* Required action
All that is needed is the first stretch of the listing below, repeated exactly and ending with the line that contains "assign reg_f = flag;". Pictures are to be left out.

* Supplied records

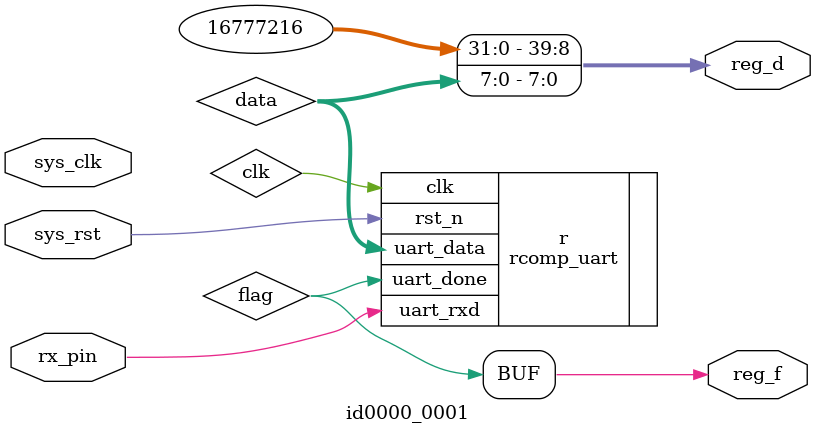
<source format=v>

module id0000_0001(
	input			sys_clk,
	input			sys_rst,	
	
    // to reg
    output          reg_f,
    output  [39:0]  reg_d,

    // pin 
	input			rx_pin
);

wire [7:0]  data;
wire        flag;

// 例化串口接收组件
rcomp_uart r
(
    .clk(clk),
    .rst_n(sys_rst),
    .uart_rxd(rx_pin),
    .uart_done(flag),
    .uart_data(data)
);

// 传感器逻辑处理电路
assign reg_f = flag;
assign reg_d = {32'h0100_0000, data};

endmodule

</source>
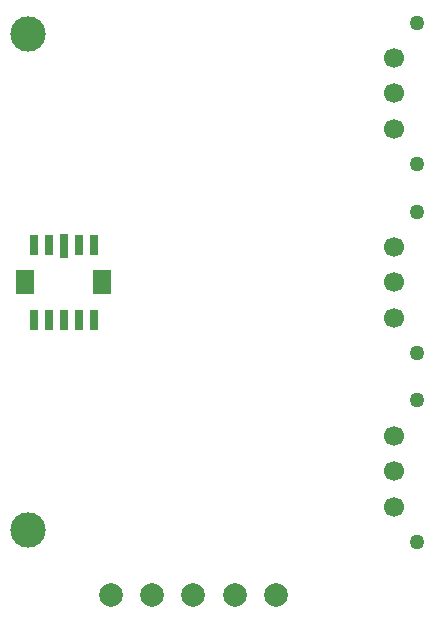
<source format=gbs>
G04 #@! TF.GenerationSoftware,KiCad,Pcbnew,7.0.2*
G04 #@! TF.CreationDate,2023-11-13T13:22:44-06:00*
G04 #@! TF.ProjectId,Telemetry-Peripheral-SOM-Daughterboard-IMU,54656c65-6d65-4747-9279-2d5065726970,rev?*
G04 #@! TF.SameCoordinates,Original*
G04 #@! TF.FileFunction,Soldermask,Bot*
G04 #@! TF.FilePolarity,Negative*
%FSLAX46Y46*%
G04 Gerber Fmt 4.6, Leading zero omitted, Abs format (unit mm)*
G04 Created by KiCad (PCBNEW 7.0.2) date 2023-11-13 13:22:44*
%MOMM*%
%LPD*%
G01*
G04 APERTURE LIST*
%ADD10C,1.270000*%
%ADD11C,1.700000*%
%ADD12C,2.000000*%
%ADD13C,3.000000*%
%ADD14R,0.800000X1.800000*%
%ADD15R,0.800000X2.100000*%
%ADD16R,1.550000X2.000000*%
G04 APERTURE END LIST*
D10*
X182960000Y-85000000D03*
X182960000Y-97000000D03*
D11*
X181000000Y-88000000D03*
X181000000Y-91000000D03*
X181000000Y-94000000D03*
D10*
X182960000Y-69000000D03*
X182960000Y-81000000D03*
D11*
X181000000Y-72000000D03*
X181000000Y-75000000D03*
X181000000Y-78000000D03*
D12*
X157000000Y-117500000D03*
X171000000Y-117500000D03*
X167500000Y-117500000D03*
D13*
X150000000Y-112000000D03*
D12*
X160500000Y-117500000D03*
D13*
X150000000Y-70000000D03*
D10*
X182960000Y-101000000D03*
X182960000Y-113000000D03*
D11*
X181000000Y-104000000D03*
X181000000Y-107000000D03*
X181000000Y-110000000D03*
D12*
X164000000Y-117500000D03*
D14*
X150460000Y-87800000D03*
X151730000Y-87800000D03*
D15*
X153000000Y-87950000D03*
D14*
X154270000Y-87800000D03*
X155540000Y-87800000D03*
X155540000Y-94200000D03*
X154270000Y-94200000D03*
X153000000Y-94200000D03*
X151730000Y-94200000D03*
X150460000Y-94200000D03*
D16*
X149775000Y-91000000D03*
X156225000Y-91000000D03*
M02*

</source>
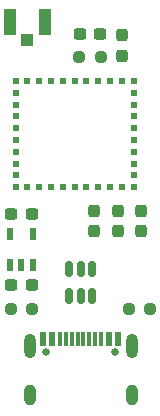
<source format=gbr>
%TF.GenerationSoftware,KiCad,Pcbnew,9.0.6-1.fc42*%
%TF.CreationDate,2025-12-19T16:16:41-05:00*%
%TF.ProjectId,HALOW-USB,48414c4f-572d-4555-9342-2e6b69636164,rev?*%
%TF.SameCoordinates,Original*%
%TF.FileFunction,Soldermask,Top*%
%TF.FilePolarity,Negative*%
%FSLAX46Y46*%
G04 Gerber Fmt 4.6, Leading zero omitted, Abs format (unit mm)*
G04 Created by KiCad (PCBNEW 9.0.6-1.fc42) date 2025-12-19 16:16:41*
%MOMM*%
%LPD*%
G01*
G04 APERTURE LIST*
G04 Aperture macros list*
%AMRoundRect*
0 Rectangle with rounded corners*
0 $1 Rounding radius*
0 $2 $3 $4 $5 $6 $7 $8 $9 X,Y pos of 4 corners*
0 Add a 4 corners polygon primitive as box body*
4,1,4,$2,$3,$4,$5,$6,$7,$8,$9,$2,$3,0*
0 Add four circle primitives for the rounded corners*
1,1,$1+$1,$2,$3*
1,1,$1+$1,$4,$5*
1,1,$1+$1,$6,$7*
1,1,$1+$1,$8,$9*
0 Add four rect primitives between the rounded corners*
20,1,$1+$1,$2,$3,$4,$5,0*
20,1,$1+$1,$4,$5,$6,$7,0*
20,1,$1+$1,$6,$7,$8,$9,0*
20,1,$1+$1,$8,$9,$2,$3,0*%
G04 Aperture macros list end*
%ADD10R,0.600000X1.100000*%
%ADD11C,0.650000*%
%ADD12O,1.000000X2.100000*%
%ADD13O,1.000000X1.800000*%
%ADD14R,0.600000X1.240000*%
%ADD15R,0.300000X1.240000*%
%ADD16RoundRect,0.237500X-0.237500X0.300000X-0.237500X-0.300000X0.237500X-0.300000X0.237500X0.300000X0*%
%ADD17RoundRect,0.150000X0.150000X-0.512500X0.150000X0.512500X-0.150000X0.512500X-0.150000X-0.512500X0*%
%ADD18RoundRect,0.237500X0.250000X0.237500X-0.250000X0.237500X-0.250000X-0.237500X0.250000X-0.237500X0*%
%ADD19RoundRect,0.237500X-0.250000X-0.237500X0.250000X-0.237500X0.250000X0.237500X-0.250000X0.237500X0*%
%ADD20R,1.000000X1.050000*%
%ADD21R,1.050000X2.200000*%
%ADD22RoundRect,0.237500X0.237500X-0.300000X0.237500X0.300000X-0.237500X0.300000X-0.237500X-0.300000X0*%
%ADD23RoundRect,0.237500X-0.300000X-0.237500X0.300000X-0.237500X0.300000X0.237500X-0.300000X0.237500X0*%
%ADD24R,0.600000X0.600000*%
G04 APERTURE END LIST*
D10*
%TO.C,U1*%
X117550000Y-97200000D03*
X119450000Y-97200000D03*
X119450000Y-99800000D03*
X118500000Y-99800000D03*
X117550000Y-99800000D03*
%TD*%
D11*
%TO.C,U2*%
X120600000Y-107152500D03*
X126390000Y-107152500D03*
D12*
X119180000Y-106652500D03*
X127820000Y-106652500D03*
D13*
X127820000Y-110832500D03*
X119180000Y-110832500D03*
D14*
X120300000Y-106032500D03*
X121100000Y-106032500D03*
D15*
X122250000Y-106032500D03*
X123250000Y-106032500D03*
X123750000Y-106032500D03*
X124750000Y-106032500D03*
D14*
X126700000Y-106032500D03*
X125900000Y-106032500D03*
D15*
X125250000Y-106032500D03*
X124250000Y-106032500D03*
X122750000Y-106032500D03*
X121750000Y-106032500D03*
%TD*%
D16*
%TO.C,C2*%
X126700000Y-95200000D03*
X126700000Y-96925000D03*
%TD*%
D17*
%TO.C,U3*%
X122550000Y-102400000D03*
X123500000Y-102400000D03*
X124450000Y-102400000D03*
X124450000Y-100125000D03*
X123500000Y-100125000D03*
X122550000Y-100125000D03*
%TD*%
D18*
%TO.C,R2*%
X119412500Y-103500000D03*
X117587500Y-103500000D03*
%TD*%
D19*
%TO.C,R3*%
X127587500Y-103500000D03*
X129412500Y-103500000D03*
%TD*%
D16*
%TO.C,C3*%
X128600000Y-95200000D03*
X128600000Y-96925000D03*
%TD*%
D20*
%TO.C,JP1*%
X119000000Y-80760000D03*
D21*
X117530000Y-79240000D03*
X120470000Y-79240000D03*
%TD*%
D22*
%TO.C,C1*%
X127000000Y-82062500D03*
X127000000Y-80337500D03*
%TD*%
D23*
%TO.C,C7*%
X123437500Y-80200000D03*
X125162500Y-80200000D03*
%TD*%
%TO.C,C6*%
X117637500Y-95500000D03*
X119362500Y-95500000D03*
%TD*%
D22*
%TO.C,C4*%
X124600000Y-96925000D03*
X124600000Y-95200000D03*
%TD*%
D24*
%TO.C,MM8108-MF1*%
X118000000Y-84200000D03*
X119000000Y-84200000D03*
X120000000Y-84200000D03*
X121000000Y-84200000D03*
X122000000Y-84200000D03*
X123000000Y-84200000D03*
X124000000Y-84200000D03*
X125000000Y-84200000D03*
X126000000Y-84200000D03*
X127000000Y-84200000D03*
X128000000Y-84200000D03*
X128000000Y-85200000D03*
X128000000Y-86200000D03*
X128000000Y-87200000D03*
X128000000Y-88200000D03*
X128000000Y-89200000D03*
X128000000Y-90200000D03*
X128000000Y-91200000D03*
X128000000Y-92200000D03*
X128000000Y-93200000D03*
X127000000Y-93200000D03*
X126000000Y-93200000D03*
X125000000Y-93200000D03*
X124000000Y-93200000D03*
X123000000Y-93200000D03*
X122000000Y-93200000D03*
X121000000Y-93200000D03*
X120000000Y-93200000D03*
X119000000Y-93200000D03*
X118000000Y-93200000D03*
X118000000Y-92200000D03*
X118000000Y-91200000D03*
X118000000Y-90200000D03*
X118000000Y-89200000D03*
X118000000Y-88200000D03*
X118000000Y-87200000D03*
X118000000Y-86200000D03*
X118000000Y-85200000D03*
%TD*%
D18*
%TO.C,R1*%
X125212500Y-82200000D03*
X123387500Y-82200000D03*
%TD*%
D23*
%TO.C,C5*%
X117637500Y-101500000D03*
X119362500Y-101500000D03*
%TD*%
M02*

</source>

* Exercise response
<source format=v>

module id0000_0001(
	input			sys_clk,
	input			sys_rst,	
	
    // to reg
    output          reg_f,
    output  [39:0]  reg_d,

    // pin 
	input			rx_pin
);

wire [7:0]  data;
wire        flag;

// 例化串口接收组件
rcomp_uart r
(
    .clk(clk),
    .rst_n(sys_rst),
    .uart_rxd(rx_pin),
    .uart_done(flag),
    .uart_data(data)
);

// 传感器逻辑处理电路
assign reg_f = flag;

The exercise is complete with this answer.